There are many problems begging to be addressed with extremely fast response times, but my suspicion is that these are new solutions that couldn’t be done before. Hence, the time-saving pitch for existing analytics seems a little shallow.
There are great reasons for applying today’s amazing tools, however. A few years ago, I was engaged to solve a supply chain problem for a company that manufactured their products in Asia and shipped them via container to the US. The main warehouse was near Seattle and there were satellite warehouses across the US. My client was a Senior Vice President of Logistics with a nasty problem. Clients were unhappy because they were frequently out of stock. The existing solution was called (incorrectly) )the On the Water Report.
The report was a three-inch thick greenbar report that detailed all products ready for shipment at the plants in Thailand and Malaysia, product on ships (hence, on the water) in containers and inventory at the warehouses. My client would get the report once per week, scan the entire thing and combine, in his head, what he knew about orders, and highlight every instance where he felt a problem could occur.

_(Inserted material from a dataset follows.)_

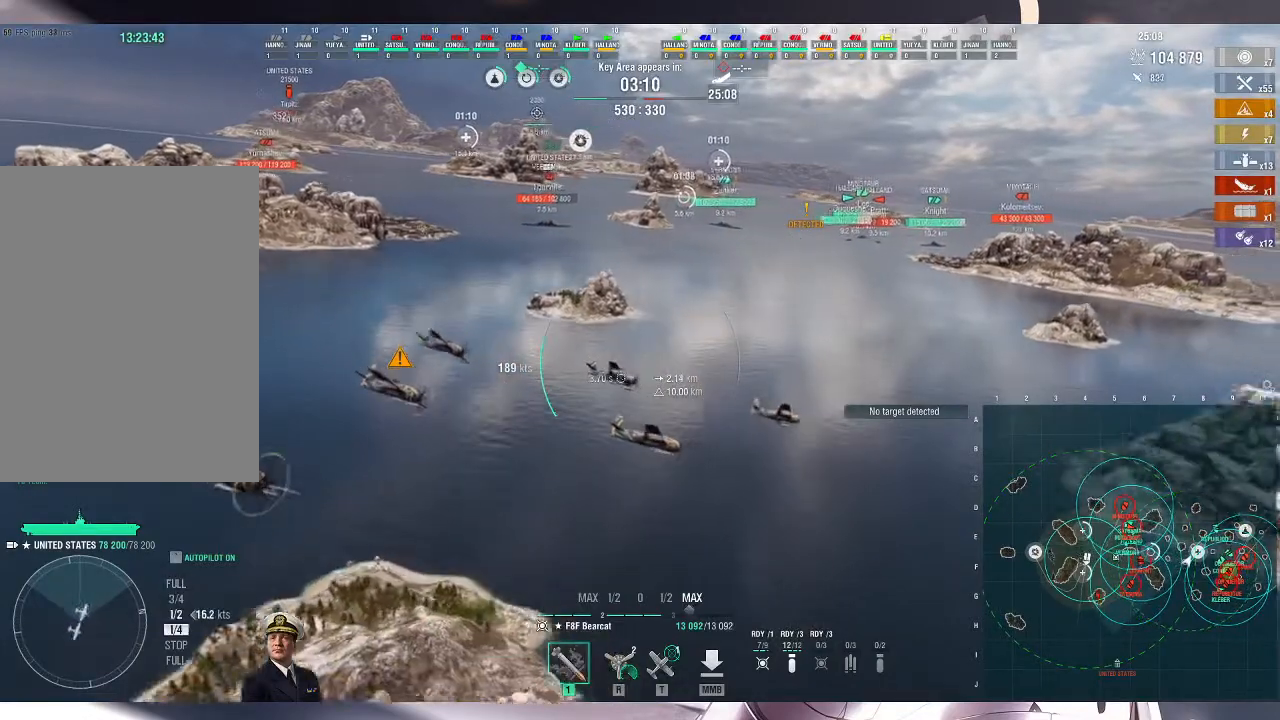
{"keys": ["a"], "mouse": [], "events": []}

This took almost a full day of his time. When he was finished, the report would go to an analyst who would build an “issues” spreadsheet and from there, various people in the organization were alerted to potential problems.
The key word here is “alerted.” No solution was devised. The only response was damage control.
In my naïveté, I thought I would be able to design a system to skip the greenbar by eliciting his explicit and tacit knowledge, and generate the spreadsheet automatically, saving him a day a week, and another day of work for an analyst. Based on this, the project had a very positive ROI and nice corollary benefits, such as integrated data for many other uses.
His response when I presented the solution to him was, “Neil, you don’t get it, do you?” I have to admit that this wasn’t the first time in my consulting career I heard this. I was about to get a lesson about how things really work (For me, this is the best part of consulting, learning from experts how things really work and what is really important).
He said, “You can save a day a week of my time and day a week of an analyst’s time, but that isn’t going to mean a damned thing in the greater scheme of things. Here is where you can really do some good. Save this company the expense of sending a helicopter to a ship at sea to break open a container to satisfy a major client. Save our sales force the time they spend on the phone apologizing for missed shipments and for putting clients on allocation because we can’t get the products to the right place at the right time, and repurpose that time getting them in front of customers in a good mood and selling them things.”
That’s what we set out to do, to build an optimizing system linking sales forecasts, contract compliance, manufacturing and transportation. In uncharacteristically candid disclosure for a consultant, I regret to say the project wasn’t a success. Senior management got involved in a scandal, business deteriorated and a very injured company was sold and largely disappeared. But the lesson for me was clear.
The moral of this story is that informing people with analytics isn’t worth a bucket of spit (as they say in Texas) if you can’t take it all the way to presenting a solution. Making things go faster, or “saving time” of professional staff is not a very compelling proposition. Changing a process to provide better service to customers, making an entire sales force more productive or fine-tuning manufacturing forecasts are.